- cross-posted to:
- linux@lemmy.ml
- cross-posted to:
- linux@lemmy.ml
I would like to invite all of you Linux users to check out the latest release of Konform Browser.
Konform Browser is a free/libre and open-source (FLOSS) fork of Firefox with the primary goals of security, privacy, and user freedom. Hoping to be an example of how these three goals don’t have to be at odds but support each other and work in harmony. Would love to hear your feedback on if it’s in the right direction and what can be improved.
Been posting on and off the lemmies about the project during 2026 and previously on this community. Below are major highlights since 140.8.0-103 update from two weeks back:
- Bundling and enforcing use of bundled fonts. Konform Browser now carries the same font-loading patches and bundled fonts as Tor Browser and Mullvad Browser. While this does increase download- and installation sizes, it has two clear benefits: - Significantly improved resistance against font fingerprinting used by tracking scripts. Konform Browser should now be more robust against this attack by having shared global font fingerprint. - All languages and scripts should render as expected regardless of what fonts you have installed on system.
- Also bundled is now Multi-Account Containers Lite addon. It’s a debloated1 fork of Firefox Multi-Account Containers so you can utilize Container Tabs and set per-container proxies without installing addon for it.
- While “AI chatbot” feature was already disabled and hidden by default, it was previously still possible to trigger activation of proprietary networked centralized cloudbots by setting pref
browser.ml.chat.enabled=true. These have now been fully removed and replaced by a single provider utilizing locally running llamafile instance. - Ported a bunch of security fixes and improvement on fingerprinting protection from FF Rapid Release and Tor Browser which didn’t make it into upstream FF ESR.
For details and references see linked release notes. For even more details I hope the commit log is digestible.
Packages available for most Linux distributions.
Konform Browser is also on Mastodon where followers make me happy: https://techhub.social/@konform
1: Similarly as rest of Konform Browser: Removal and disabling of telemetry, analytics, ads, touting, nags (“call-to-actions”), and integrations with centralized proprietary service (Mozilla VPN in this case).
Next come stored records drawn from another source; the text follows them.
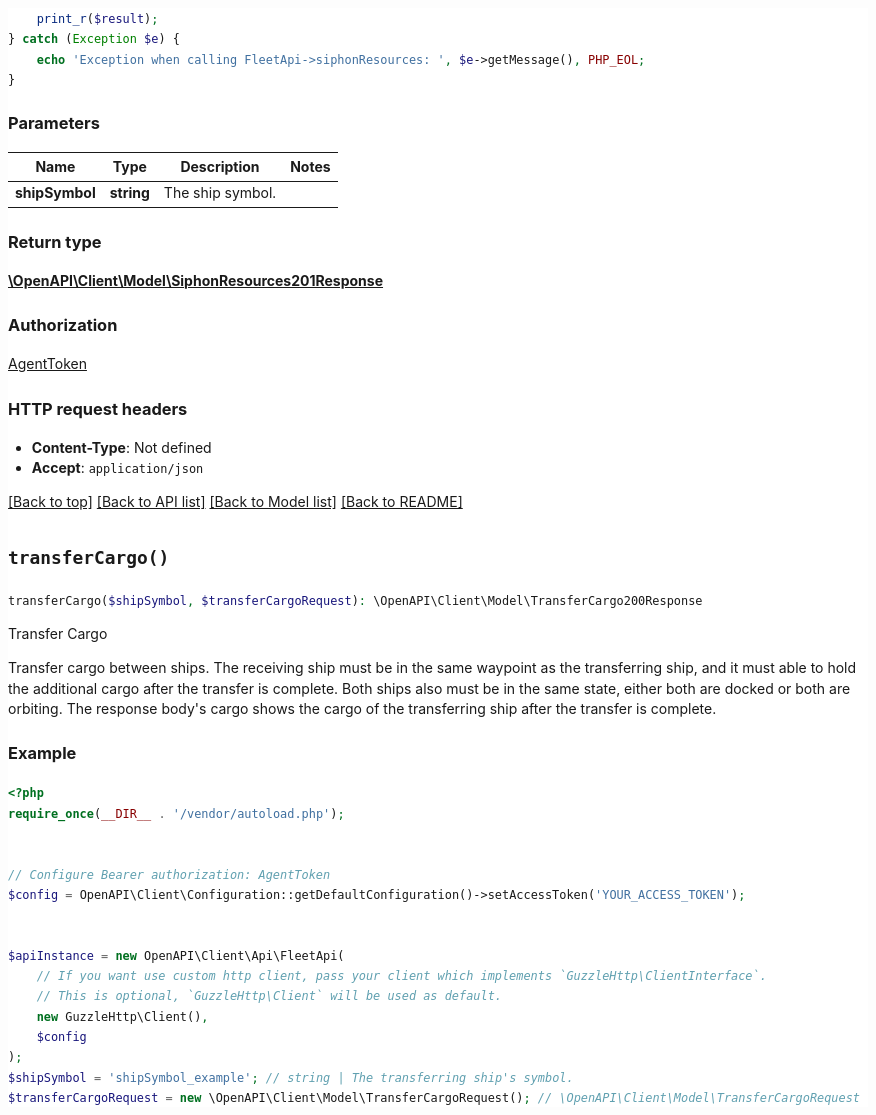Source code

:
 ```php
    print_r($result);
} catch (Exception $e) {
    echo 'Exception when calling FleetApi->siphonResources: ', $e->getMessage(), PHP_EOL;
}
```

### Parameters

| Name | Type | Description  | Notes |
| ------------- | ------------- | ------------- | ------------- |
| **shipSymbol** | **string**| The ship symbol. | |

### Return type

[**\OpenAPI\Client\Model\SiphonResources201Response**](../Model/SiphonResources201Response.md)

### Authorization

[AgentToken](../../README.md#AgentToken)

### HTTP request headers

- **Content-Type**: Not defined
- **Accept**: `application/json`

[[Back to top]](#) [[Back to API list]](../../README.md#endpoints)
[[Back to Model list]](../../README.md#models)
[[Back to README]](../../README.md)

## `transferCargo()`

```php
transferCargo($shipSymbol, $transferCargoRequest): \OpenAPI\Client\Model\TransferCargo200Response
```

Transfer Cargo

Transfer cargo between ships.  The receiving ship must be in the same waypoint as the transferring ship, and it must able to hold the additional cargo after the transfer is complete. Both ships also must be in the same state, either both are docked or both are orbiting.  The response body's cargo shows the cargo of the transferring ship after the transfer is complete.

### Example

```php
<?php
require_once(__DIR__ . '/vendor/autoload.php');


// Configure Bearer authorization: AgentToken
$config = OpenAPI\Client\Configuration::getDefaultConfiguration()->setAccessToken('YOUR_ACCESS_TOKEN');


$apiInstance = new OpenAPI\Client\Api\FleetApi(
    // If you want use custom http client, pass your client which implements `GuzzleHttp\ClientInterface`.
    // This is optional, `GuzzleHttp\Client` will be used as default.
    new GuzzleHttp\Client(),
    $config
);
$shipSymbol = 'shipSymbol_example'; // string | The transferring ship's symbol.
$transferCargoRequest = new \OpenAPI\Client\Model\TransferCargoRequest(); // \OpenAPI\Client\Model\TransferCargoRequest

```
All my reply were a bit mess. My apologies for confusion.
I was referencing your words from another post here. I read it too fastly and memorized this part out-of-context. Nothing bad intended, sorry for the bad phrasing.
“In this sense (and a few others), Konform Browser is closer to IceCat/GNUZilla than it is to Librewolf.”
Now that I re-read whole message together I think I understand what you meant (timely security updates), and it’s a good thing. I just misintrepreted this part on first read.
Thank you for linking that CRLite article. It helped me understand better. I’m not a developer but just a regular user. I wasn’t sure what exactly OCSP is, except for it’s ties to certificates. My impression were based purely on “This increases security …” comment in browser’s settings. The only reason I listed it nearby brower theme override is because those are two things that differ in this regard from Librewolf according to Konform’ readme.
My Tor mention were purely disclaimer in case someone else would feel the urge to comment on that I shouldn’t seek “advanced deanonymization technics” protection from anything other then Tor Browser. I meant that I aware about it’s existence and actively use it whenever I need it. It didn’t imply that I used Konform over Tor during Cloudflare verification fails - no, I used it over just a regular VPN instead, same one VPN that passess those checks in both Librewolf and Mullvad, from the same machine, simultaneously.
My whole blury “I have a question” paragraph should have been written as “Am I right to assume that Konform provides at least same protections as Librewolf does?”. Now I know that answer is “Yes, and much more”, and I’m happy with it.
Please allow me some more time to re-read part of your reply considering Cloudflare so that I can understand it better and give a more appropriate answer. Thanks again for your patience & work.